_PROVIDED MATERIAL_.
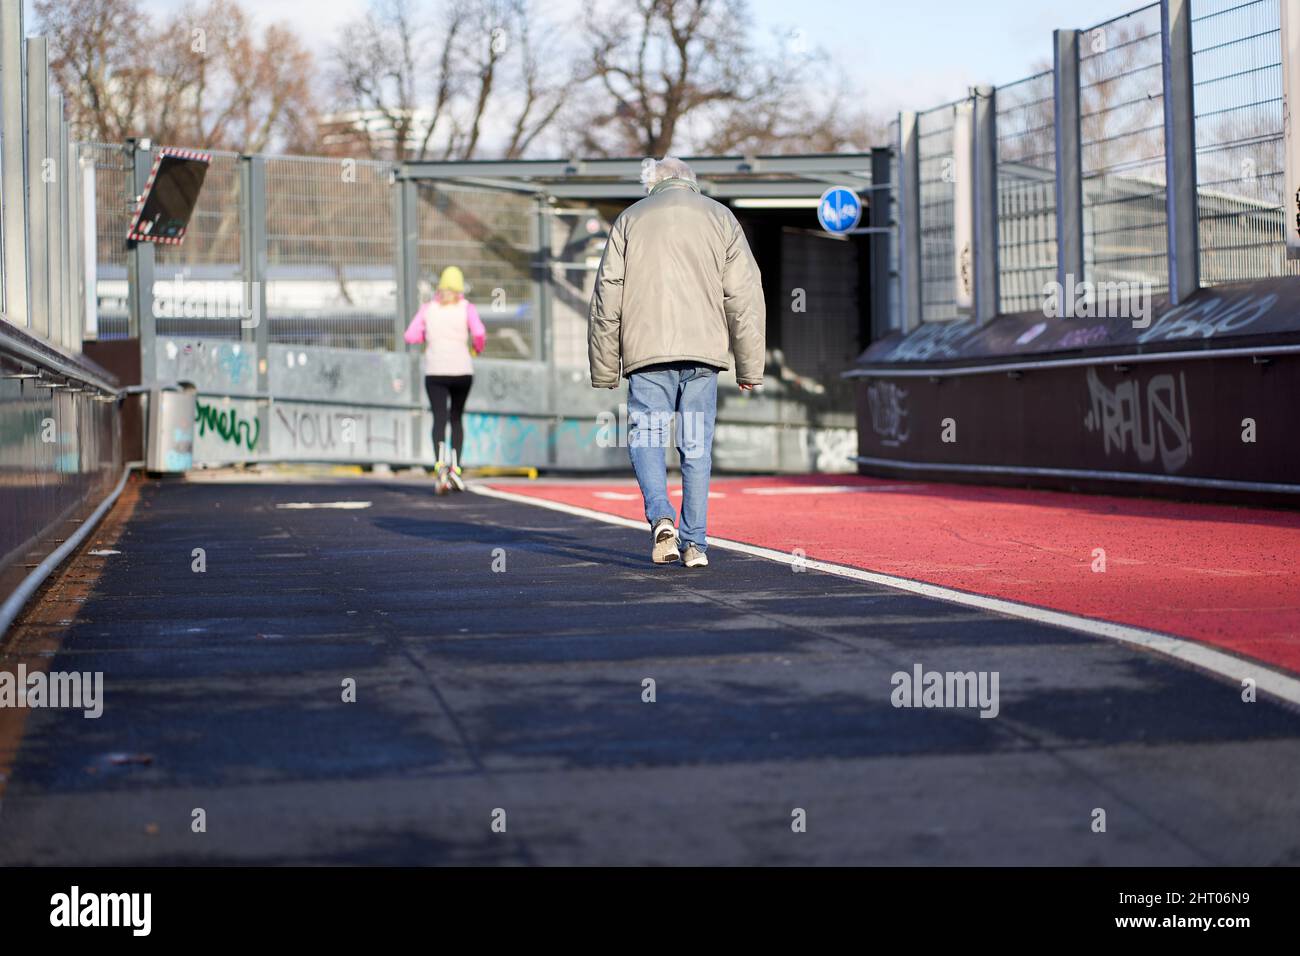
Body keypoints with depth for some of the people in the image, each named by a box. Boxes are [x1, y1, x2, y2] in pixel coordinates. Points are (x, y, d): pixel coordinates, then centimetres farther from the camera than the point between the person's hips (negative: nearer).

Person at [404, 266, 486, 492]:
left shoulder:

_EXERCISE DESCRIPTION_. Return each line of the data, keeping its wording exact and omitting pictures.

_RESPONSE_.
Body keypoints with depth for some of the people in the image, each named by a box. Boxes are [x1, y1, x2, y2] in pixel coordinates. Points are (x, y, d): pixel coordinates, then centimetres farther from the camera than the point between the person's hips (negative: nearer).

Person at [404, 266, 486, 492]:
left shoulder:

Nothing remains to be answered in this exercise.